CAPÍTULO 7 – EL ENAMORAMIENTO
Este es el capítulo 7 de un total de 200 –que se irán publicando- que forman parte del libro RELACIONES DE PAREJA: TODO LO QUE NO NOS HAN ENSEÑADO Y CONVIENE SABER.
“Uno se puede enamorar de la belleza externa, pero ama a la belleza interna”.
El enamoramiento es el paso previo e imprescindible para convertir una relación de dos personas desconocidas en una relación sentimental de pareja. Es una etapa muy delicada, transcendental, mucho más seria de lo que aparenta, que conviene transitar con acierto porque la posterior felicidad emocional, y el futuro de la relación sentimental, dependerán de que el proceso de enamoramiento sea correcto.
El primer paso es la atracción -cualquier tipo de atracción- porque “algo” tiene que haber para que uno se fije en el otro de un modo distinto a como mira al resto, y sin empezar a definirlo ni a querer entenderlo racionalmente ambos comienzan a ser conscientes de que el otro es “distinto” de los demás. Hay muchas personas en el mundo, pero uno se ha sentido atraído por esa en especial. Tal vez sea el instinto quien sugiere que sea esa y no otra, o la intuición, o eso que se llama “el flechazo”. Hay algo que va fraguando un sentimiento que va más allá del compañerismo, de la amistad y del sentirse a gusto, o tal vez puede que sea una manifestación del instinto animal o una atracción sexual simplemente.
Si llamamos a las cosas por su nombre veremos que, a veces, llamamos amor a una pasión desordenada, a una fantasía que sólo vive en nuestros sueños, o lo que es solamente una erección continuada o un deseo de abrirse al otro.
Disfrazamos de amor, o lo bautizamos con ese nombre, a ese sentimiento descubierto hacia otra persona –aunque se ubique en la cabeza alterada o en la entrepierna-, al cual, y por desconocimiento, se puede llamar amor cuando en realidad es solamente una necesidad primaria instintiva que desea estar cubierta; o se puede llamar amor, si no estamos sinceramente atentos, a lo que sólo es la exigencia encubierta de fecundar o de procrear la especie, como animales que somos. Porque el amor de verdad se ubica, simbólicamente, en el corazón, y se le supone también en un lugar destacado y brillante de los sentimientos.
También se puede llamar erróneamente amor a la rendición ante quien dice las palabras que deseamos escuchar, a quien nos roza con su mano en un momento de necesidad de acompañamiento, o al portador de esa sonrisa con la que fantaseábamos, o a quien da ese beso cierto que antes sólo recibíamos en la imaginación.

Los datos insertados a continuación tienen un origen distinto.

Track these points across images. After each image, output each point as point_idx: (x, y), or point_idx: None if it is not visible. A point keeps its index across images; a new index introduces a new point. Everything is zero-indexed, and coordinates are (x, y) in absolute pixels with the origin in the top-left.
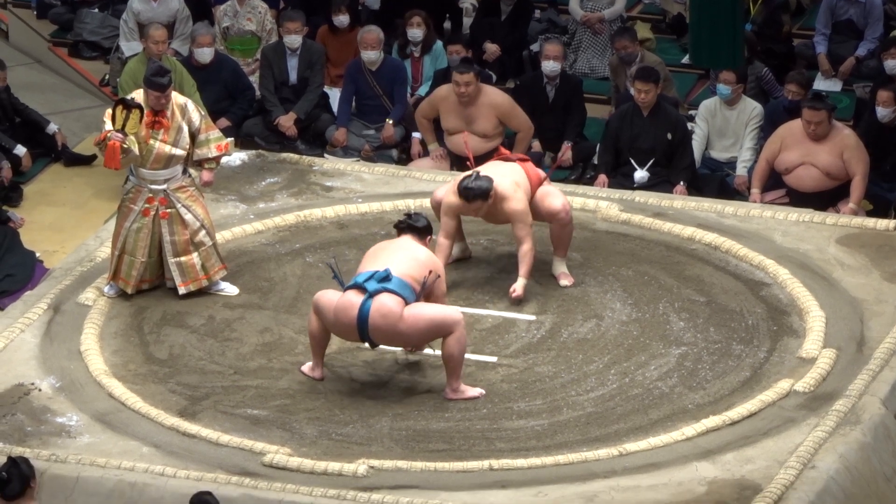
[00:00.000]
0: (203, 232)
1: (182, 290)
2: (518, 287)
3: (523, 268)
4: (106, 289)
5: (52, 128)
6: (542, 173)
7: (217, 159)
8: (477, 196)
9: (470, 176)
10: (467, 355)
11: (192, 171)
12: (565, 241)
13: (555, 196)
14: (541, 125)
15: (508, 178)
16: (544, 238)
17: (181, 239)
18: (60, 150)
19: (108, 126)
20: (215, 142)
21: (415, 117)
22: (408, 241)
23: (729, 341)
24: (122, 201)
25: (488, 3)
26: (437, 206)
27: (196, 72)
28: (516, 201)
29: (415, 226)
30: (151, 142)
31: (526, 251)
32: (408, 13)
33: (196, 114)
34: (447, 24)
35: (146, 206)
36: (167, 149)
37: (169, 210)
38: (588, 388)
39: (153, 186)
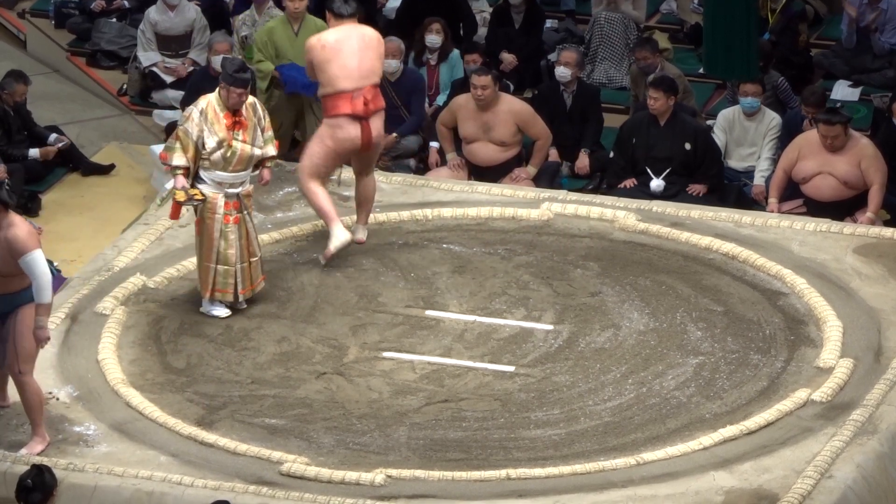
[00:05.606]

El enamoramiento es interesante e imprescindible.
También es bastante inexplicable e irrazonable.
Y también es interesante trascenderlo.
Al llegar más allá del flechazo, del arrebato, encontramos el camino firme de suelo estable por el que discurre el amor consolidado y verdadero.
Hay que ser capaces de sortear las trampas, evitando caer en ellas, y saber discernir, y acertar, entre lo que es una auto-mentira disfrazada de verdad, una ilusión efervescente, y lo que es la realidad.
La auténtica realidad es un poco más difícil de aposentar, pero cuando lo hace enraíza con firmeza, se torna grande y frondosa, y a su sombra pueden estar los dos hasta el fin de la vida.
Si uno es capaz de sobreponerse a la obnubilación del enamoramiento, si separa con cuidado los oropeles que lo enlucen y las bisuterías que lo adornan, si distingue lo que son los decorados de teatro de lo que es edificio firme, tiene más posibilidades –casi todas- de fundar una relación con todas las posibilidades de futuro.
Si uno se atreve a quitarse las gafas de cristales rosas, y ve las cosas directamente con la belleza que aporta el sol de la verdad, puede descubrir la rotunda fragilidad de lo utópico sobre lo que uno pretendía establecer una relación. O descubrirá un amor real.
Si uno se auto-engaña, son engañados también el otro o la otra, y del mismo modo es engañada la relación. Demasiados engaños.
Es acertado dejar que la mente y el corazón tomen decisiones juntos. Que la primera sepa aplacar un poco al segundo, y sepa hacerle ver lo que no quiere o no puede ver, y que el corazón transmita su ilusión a la mente.
Es mejor que no sea solamente uno de los dos quien decida: a la mente le pueden parecer insuficientes los argumentos del corazón, pero es necesario que haya también un poco de locura –y ganas de hacer locuras-, y que la ilusión revolotee, y que los sueños sueñen, y que las sonrisas que se forman al pensar en el otro sigan vivas… pero sin dejar que las mentiras obvias se cuelen camufladas, e impedir que lo que no es amor, ni lo será, entre con intención de confundir y malograr.